Das Ringen um die zukünftige Europapolitik geht im Jahr 2014 in die entscheidende Phase: Eine Rede zum Traum oder Traumata Europa.
Der EU geht es schlecht. Die Arbeitslosigkeit in den südeuropäischen Ländern hat tragische Ausmasse angenommen. Die nordeuropäischen Mitgliedsstaaten mussten fantastische Summen zur Rettung der Währungsunion aufwerfen. In Nacht-und-Nebel-Aktionen hat Deutschland praktisch im Alleingang Lösungen entworfen, die vor der Krise noch undenkbar schienen. Die populistischen Parteien Frankreichs, Finnlands, Hollands erstarken, die Demokratie lässt nach wie vor zu wünschen übrig, England will austreten, Schottland sich von England abspalten, Katalonien von Spanien, Ungarn schert sich nicht um die Medienfreiheit. Und der Moloch Brüssel gibt sich selbstgefällig und beschäftigt sich wie üblich mit sich selbst, mit gekrümmten Gurken und mit dem Olivenöl auf dem Tisch in der Pizzeria.
Derweil glänzt die Schweiz. Mit Fleiss und Bescheidenheit arbeiten wir zum Wohl zukünftiger Generationen. Wir treiben den längsten Tunnel der Welt durch die Alpen, bieten den interessantesten Arbeitsmarkt, sind Innovationseuropameister, gewinnen Forschungspreise, häufen Vermögen an und verteilen es gerecht. Wir führen einen besonnenen demokratischen Diskurs, der auf gegenseitigem Respekt und einer Kompromisskultur basiert. Wir pflegen unsere Traditionen auf originelle Art und Weise und können damit selbst die zahlreichen Einwanderer begeistern und integrieren. Unser Handel, der bis in die exotischsten Gegenden des Globus’ reicht, blüht und nebenher vermitteln wir dank unserer selbsterfundenen, seit 1291 anhaltenden Neutralität nicht nur zwischen Iran und den USA, sondern auch in diversen anderen Konfliktgebieten.
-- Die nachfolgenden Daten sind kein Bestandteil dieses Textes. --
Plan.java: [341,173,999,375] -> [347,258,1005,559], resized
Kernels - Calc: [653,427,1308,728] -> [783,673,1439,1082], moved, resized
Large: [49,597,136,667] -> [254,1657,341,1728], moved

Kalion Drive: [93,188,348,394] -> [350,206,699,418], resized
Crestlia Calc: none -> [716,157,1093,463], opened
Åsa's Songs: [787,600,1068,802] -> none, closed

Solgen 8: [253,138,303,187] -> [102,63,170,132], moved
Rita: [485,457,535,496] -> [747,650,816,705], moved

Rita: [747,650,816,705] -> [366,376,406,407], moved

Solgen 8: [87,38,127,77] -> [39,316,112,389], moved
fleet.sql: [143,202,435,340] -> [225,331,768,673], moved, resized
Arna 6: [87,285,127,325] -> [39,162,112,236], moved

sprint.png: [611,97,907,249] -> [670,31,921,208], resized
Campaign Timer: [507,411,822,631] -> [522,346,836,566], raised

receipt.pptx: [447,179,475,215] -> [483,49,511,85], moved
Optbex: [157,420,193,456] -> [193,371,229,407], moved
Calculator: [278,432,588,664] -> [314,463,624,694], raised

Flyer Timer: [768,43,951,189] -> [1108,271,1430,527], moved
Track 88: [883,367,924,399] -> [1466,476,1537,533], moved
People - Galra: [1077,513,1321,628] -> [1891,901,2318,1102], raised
Der Untergang Europas lässt sich vom Sonnendeck auf dem Jungfraujoch am besten beobachten. Kenner geniessen dazu noch ein Kaffeeschnaps.
Meine Damen und Herren: Zuweilen hat man tatsächlich das Gefühl, auf Grundlage einer solchen Bestandsaufnahme würde unsere Beziehung zur EU diskutiert. Eine Beziehung zwischen Staaten, der in der hiesigen Betrachtung manchmal menschliches und allzu menschliches zugeschrieben wird. Beinahe hat man das Gefühl, wenn wir Schweizer auf die EU schauen, dann würden wir an eine ehemalige Geliebte denken, die wir einst 1992 verlassen haben – zum Glück verlassen haben, wie heute die meisten sagen! Allerdings müssen wir uns dieses Glück auch immer wieder zureden, um daran zu glauben! Denn vielleicht schlummert irgendwo tief in uns drin noch immer der Traum von einer glücklichen Liebe zu Europa.
Die Diskussion hat manchmal die Qualität der Berichterstattung über Mitglieder von Königshäusern in der Gala!
Aber ist das nicht absurd? Dass der öffentliche Diskurs mit einer Beziehung zwischen Staaten umgeht, wie er auch mit einem Trennungstrauma umgehen würde? Ist das nicht etwas kindisch und lächerlich? Immerhin – meine Damen und Herren – handelt es sich um erwachsene Staaten! Und Staaten haben Interessen anstelle von Gefühlen! Wäre es nicht etwas seriöser, könnten wir nicht pragmatischer entscheiden, wenn wir das in Betracht ziehen würden? Schliesslich haben wir mit unserer Ex-Affäre noch immer geschäftlich zu tun!
Vielleicht, meine Damen und Herren, ist es absurd. Aber es ist auch eine Tatsache: Träume und Traumata spielen in unserer Europapolitik offenbar tatsächlich eine Rolle. Aber welche Rolle ist das? Und welche sollte es sein?
In Anbetracht dessen, dass wir in den kommenden Monaten eine ernsthafte Diskussion in diesem Land führen sollten, wie wir unser Verhältnis zur EU ausgestalten wollen – Stichworte Masseneinwanderungsinitiative, Ecopop, Kroatien, aber auch Institutionelle Fragen – sollten wir uns darüber im klaren werden, wie wir mit diesen Träumen und Traumata umgehen wollen. Und vor allem, wie wir in diesen Vorlagen vernünftigerweise entscheiden sollten.
Redigierte Version der Rede von Maximilian Stern anlässlich der Eröffnung des ZEIT- und foraus-Podium “Traum oder Trauma: ein Streitgespräch zu den Beziehungen zwischen Schweiz und der EU” vom 28.11.2013.